China, the world’s second largest economy, looks like it is getting back on track as it seems ready to reach an annual growth rate of 7.5 percent this year.
Chinese officials have been very determined to meet the 7.5 percent growth target this year. That number seems incredibly ambitious for Europe or even the United States, but China has done even better in previous years.
The target rate of 7.5 percent is lower than China’s growth for the past few years. Before that, the country experienced growth in the double digits, so it is no surprise that China wants to maintain this level of growth and is pushing to make sure that happens.
The National Bureau of Statistics’ purchasing managers’ index, PMI, for China rose to 51.0 in August.
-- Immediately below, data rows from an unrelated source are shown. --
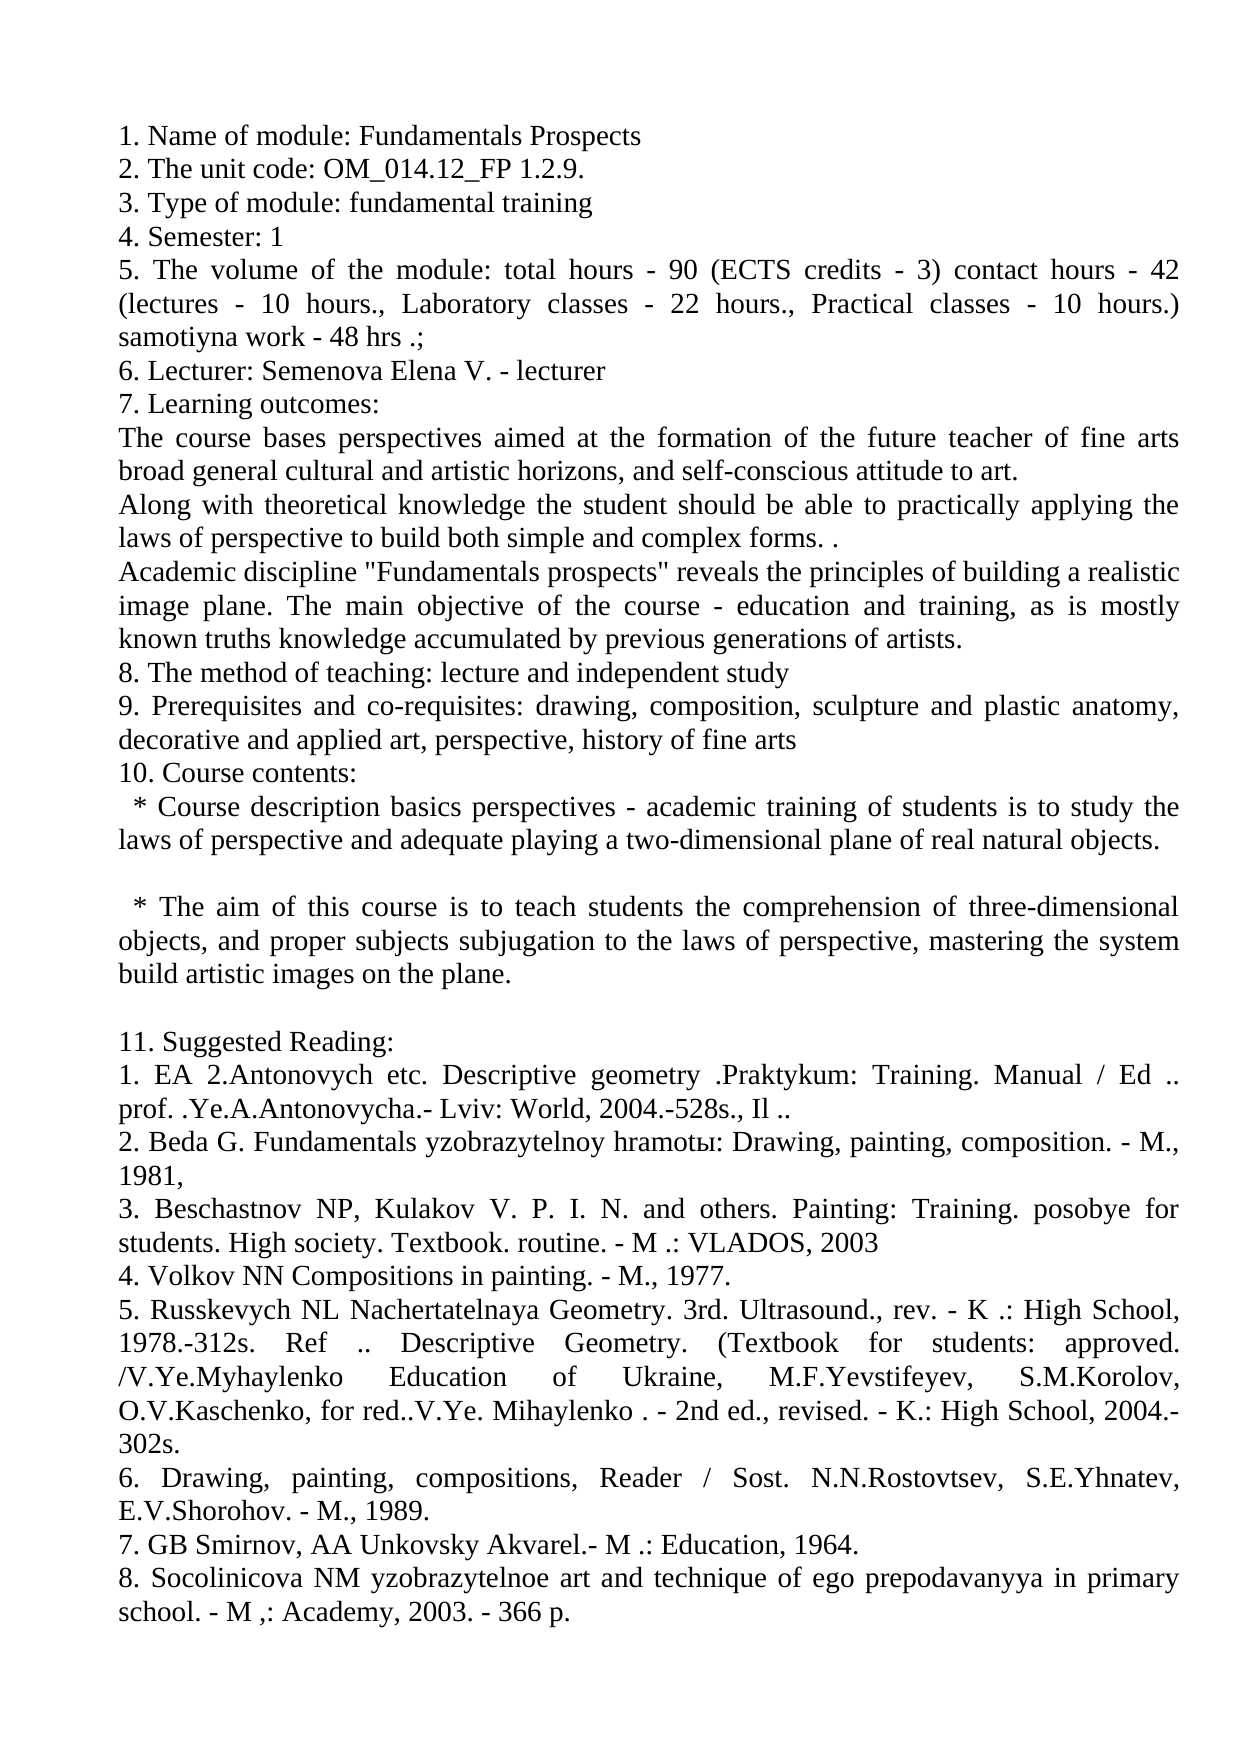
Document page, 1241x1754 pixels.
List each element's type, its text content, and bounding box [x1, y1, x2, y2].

text 2. Beda G. Fundamentals yzobrazytelnoy hramotы: Drawing, painting, composition. - M., 1981, [118, 1124, 1181, 1191]
text Along with theoretical knowledge the student should be able to practically applying the laws of perspective to build both simple and complex forms. . [118, 487, 1181, 554]
text * Course description basics perspectives - academic training of students is to study the laws of perspective and adequate playing a two-dimensional plane of real natural objects. [118, 789, 1181, 856]
text 10. Course contents: [118, 755, 1181, 789]
text 8. Socolinicova NM yzobrazytelnoe art and technique of ego prepodavanyya in primary school. - M ,: Academy, 2003. - 366 p. [118, 1560, 1181, 1627]
text 4. Volkov NN Compositions in painting. - M., 1977. [118, 1258, 1181, 1292]
text 3. Type of module: fundamental training [118, 185, 1181, 219]
text 5. The volume of the module: total hours - 90 (ECTS credits - 3) contact hours - 42 (lectures - 10 hours., Laboratory classes - 22 hours., Practical classes - 10 hours.) samotiyna work - 48 hrs .; [118, 252, 1181, 353]
text 1. EA 2.Antonovych etc. Descriptive geometry .Praktykum: Training. Manual / Ed .. prof. .Ye.A.Antonovycha.- Lviv: World, 2004.-528s., Il .. [118, 1057, 1181, 1124]
text 5. Russkevych NL Nachertatelnaya Geometry. 3rd. Ultrasound., rev. - K .: High School, 1978.-312s. Ref .. Descriptive Geometry. (Textbook for students: approved. /V.Ye.Myhaylenko Education of Ukraine, M.F.Yevstifeyev, S.M.Korolov, O.V.Kaschenko, for red..V.Ye. Mihaylenko . - 2nd ed., revised. - K.: High School, 2004.-302s. [118, 1292, 1181, 1460]
text 8. The method of teaching: lecture and independent study [118, 655, 1181, 688]
text 3. Beschastnov NP, Kulakov V. P. I. N. and others. Painting: Training. posobye for students. High society. Textbook. routine. - M .: VLADOS, 2003 [118, 1191, 1181, 1258]
text 6. Lecturer: Semenova Elena V. - lecturer [118, 353, 1181, 386]
text Academic discipline "Fundamentals prospects" reveals the principles of building a realistic image plane. The main objective of the course - education and training, as is mostly known truths knowledge accumulated by previous generations of artists. [118, 554, 1181, 655]
text 2. The unit code: OM_014.12_FP 1.2.9. [118, 152, 1181, 185]
text * The aim of this course is to teach students the comprehension of three-dimensional objects, and proper subjects subjugation to the laws of perspective, mastering the system build artistic images on the plane. [118, 889, 1181, 990]
text 4. Semester: 1 [118, 219, 1181, 252]
text 1. Name of module: Fundamentals Prospects [118, 118, 1181, 152]
text 11. Suggested Reading: [118, 1024, 1181, 1057]
text 6. Drawing, painting, compositions, Reader / Sost. N.N.Rostovtsev, S.E.Yhnatev, E.V.Shorohov. - M., 1989. [118, 1460, 1181, 1527]
text 9. Prerequisites and co-requisites: drawing, composition, sculpture and plastic anatomy, decorative and applied art, perspective, history of fine arts [118, 688, 1181, 755]
text The course bases perspectives aimed at the formation of the future teacher of fine arts broad general cultural and artistic horizons, and self-conscious attitude to art. [118, 420, 1181, 487]
text 7. Learning outcomes: [118, 386, 1181, 420]
text 7. GB Smirnov, AA Unkovsky Akvarel.- M .: Education, 1964. [118, 1527, 1181, 1560]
Numbers above 50 mean that activity is expanding while numbers below 50 mean it is contracting.
China has been trying to prevent an economic slowdown in the country with a number of measures, such as investing in railroads and public housing.
Chief China economist at JP Morgan in Hong Kong, Haibin Zhu, notes that the Chinese economy has improved recently. “One of the reasons is the lagging effect of credit growth earlier in the year, while the second is the recent shift in the policy stance and more concrete policy announcement.”
Last week, the Vice Finance Minister Zhu Guangyao announced that economic growth can be achieved through structural adjustments instead of stimulus. The Chinese economy looks like it is moving more towards a consumer driven one, but the growth is still threatened by various factors, including uncertainties about exporting.